García Márquez et la matrice originelle de la dictature

Paul Tanguy

García Márquez et la matrice originelle de la dictature

Paul Tanguy

Longtemps, les critiques se sont disputés au sujet du personnage central de "L’Automne du Patriarche", le « roman de la dictature » que Gabriel García Márquez publie en 1975. De quel caudillo latino-américain s’inspirait-il ? La réponse est à chercher du côté du Venezuela.

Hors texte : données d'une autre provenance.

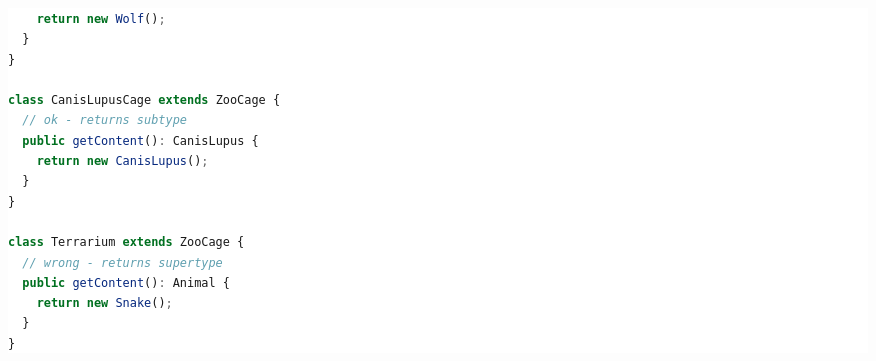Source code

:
   ```ts
      return new Wolf();
    }
  }

  class CanisLupusCage extends ZooCage {
    // ok - returns subtype
    public getContent(): CanisLupus {
      return new CanisLupus();
    }
  }

  class Terrarium extends ZooCage {
    // wrong - returns supertype
    public getContent(): Animal {
      return new Snake();
    }
  }
  ```
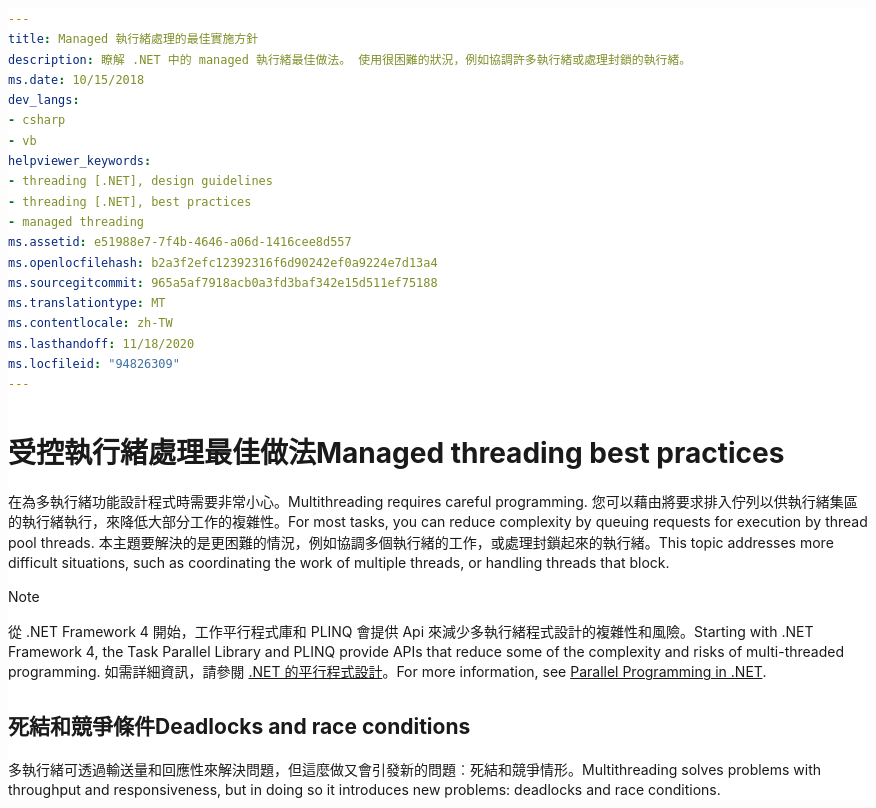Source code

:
 ```yaml
---
title: Managed 執行緒處理的最佳實施方針
description: 瞭解 .NET 中的 managed 執行緒最佳做法。 使用很困難的狀況，例如協調許多執行緒或處理封鎖的執行緒。
ms.date: 10/15/2018
dev_langs:
- csharp
- vb
helpviewer_keywords:
- threading [.NET], design guidelines
- threading [.NET], best practices
- managed threading
ms.assetid: e51988e7-7f4b-4646-a06d-1416cee8d557
ms.openlocfilehash: b2a3f2efc12392316f6d90242ef0a9224e7d13a4
ms.sourcegitcommit: 965a5af7918acb0a3fd3baf342e15d511ef75188
ms.translationtype: MT
ms.contentlocale: zh-TW
ms.lasthandoff: 11/18/2020
ms.locfileid: "94826309"
---
```

# <a name="managed-threading-best-practices"></a><span data-ttu-id="0d6fc-104">受控執行緒處理最佳做法</span><span class="sxs-lookup"><span data-stu-id="0d6fc-104">Managed threading best practices</span></span>

<span data-ttu-id="0d6fc-105">在為多執行緒功能設計程式時需要非常小心。</span><span class="sxs-lookup"><span data-stu-id="0d6fc-105">Multithreading requires careful programming.</span></span> <span data-ttu-id="0d6fc-106">您可以藉由將要求排入佇列以供執行緒集區的執行緒執行，來降低大部分工作的複雜性。</span><span class="sxs-lookup"><span data-stu-id="0d6fc-106">For most tasks, you can reduce complexity by queuing requests for execution by thread pool threads.</span></span> <span data-ttu-id="0d6fc-107">本主題要解決的是更困難的情況，例如協調多個執行緒的工作，或處理封鎖起來的執行緒。</span><span class="sxs-lookup"><span data-stu-id="0d6fc-107">This topic addresses more difficult situations, such as coordinating the work of multiple threads, or handling threads that block.</span></span>  
  
> [!NOTE]
> <span data-ttu-id="0d6fc-108">從 .NET Framework 4 開始，工作平行程式庫和 PLINQ 會提供 Api 來減少多執行緒程式設計的複雜性和風險。</span><span class="sxs-lookup"><span data-stu-id="0d6fc-108">Starting with .NET Framework 4, the Task Parallel Library and PLINQ provide APIs that reduce some of the complexity and risks of multi-threaded programming.</span></span> <span data-ttu-id="0d6fc-109">如需詳細資訊，請參閱 [.NET 的平行程式設計](../parallel-programming/index.md)。</span><span class="sxs-lookup"><span data-stu-id="0d6fc-109">For more information, see [Parallel Programming in .NET](../parallel-programming/index.md).</span></span>  
  
## <a name="deadlocks-and-race-conditions"></a><span data-ttu-id="0d6fc-110">死結和競爭條件</span><span class="sxs-lookup"><span data-stu-id="0d6fc-110">Deadlocks and race conditions</span></span>  
 <span data-ttu-id="0d6fc-111">多執行緒可透過輸送量和回應性來解決問題，但這麼做又會引發新的問題︰死結和競爭情形。</span><span class="sxs-lookup"><span data-stu-id="0d6fc-111">Multithreading solves problems with throughput and responsiveness, but in doing so it introduces new problems: deadlocks and race conditions.</span></span>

Longtemps on a pensé qu’il s’agissait d’un personnage composite, mi-Trujillo, le dictateur dominicain, mi-Batista, l’homme-fort de La Havane jusqu’en 1958, mi-Somoza, père fondateur d’une dynastie de bouchers ayant régné sur le Nicaragua jusqu’en 1979. Il s’agit, si l’on en croit les mémoires du colombien, Prix Nobel de littérature 1982, d’un double littéraire de Juan Vicente Gómez, lui aussi porté au pouvoir, à Caracas, par les britanniques et maintenu, par la suite, à la présidence par les « gringos ». Dans ses mémoires, traduites en français sous le titre Vivre pour la raconter, Márquez révèle comment son personnage a pris forme à partir du récit d’un médecin vénézuélien ayant fui la férule de Juan Vicente Gómez et ayant trouvé refuge dans la petite ville natale de l’écrivain, à Aracataca, en Colombie. Au fil des pages, Márquez fait dans L’automne du patriarche le portrait de celui qui serait une sorte de « matrice dictatoriale » qui a façonné la politique vénézuélienne. Et son ombre plane, également, sur Guaidó, celui qui s’est auto-proclamé fin-janvier « président en exercice », pour le plus grand bonheur des Majors pétrolières étatsuniennes.

Ici, dans la traduction de Claude Couffon, quelques traits saillants du caudillo, en public puis dans le secret de ses coups-tordus.

« Les cloches carillonnaient, les fusées montaient joyeuses, les fanfares explosaient, bref on célébrait la pose de la première pierre de la reconstruction, et la foule concentrée sur la Place d’Armes acclamait le bienfaiteur de la patrie qui avait mis en fuite le dragon de l’ouragan, quand quelqu’un le saisit par le bras et l’entraîna jusqu’au balcon maintenant plus que jamais le peuple a besoin d’encouragement, il ne put se dérober et entendit la clameur unanime qui s’infiltra dans ses entrailles comme un vent de mer agitée, que viva el macho (…), personne ne devait ignorer qu’il était à nouveau le seigneur et maître de tout son pouvoir avec l’appui féroce de certains secteurs de l’armée, ceux d’avant qui avaient rejoint leurs postes depuis qu’il avait réparti entre les membres du haut commandement les cargaisons de victuailles et de médicaments et de matériel de secours populaire de l’aide extérieure, depuis que les familles de ses ministres passaient leur dimanche à la plage dans les hôpitaux démontables et les tentes de la Croix-Rouge, vendaient au ministère de la Santé les livraisons de plasma et les tonnes de lait en poudre que le ministère de la Santé revendait à son tour aux hospices, les officiers de l’état-major avaient troqué leurs ambitions contre des adjudications de travaux publics et des programmes de rééducation financés grâce à l’emprunt d’urgence accordé par l’ambassadeur Warren pourvu que les bateaux de son pays puissent pêcher partout dans nos eaux territoriales (…) ».

Gabriel García Márquez, L’automne du patriarche, [trad. De Claude Couffon] Paris, Grasset, 1976, p.122-127.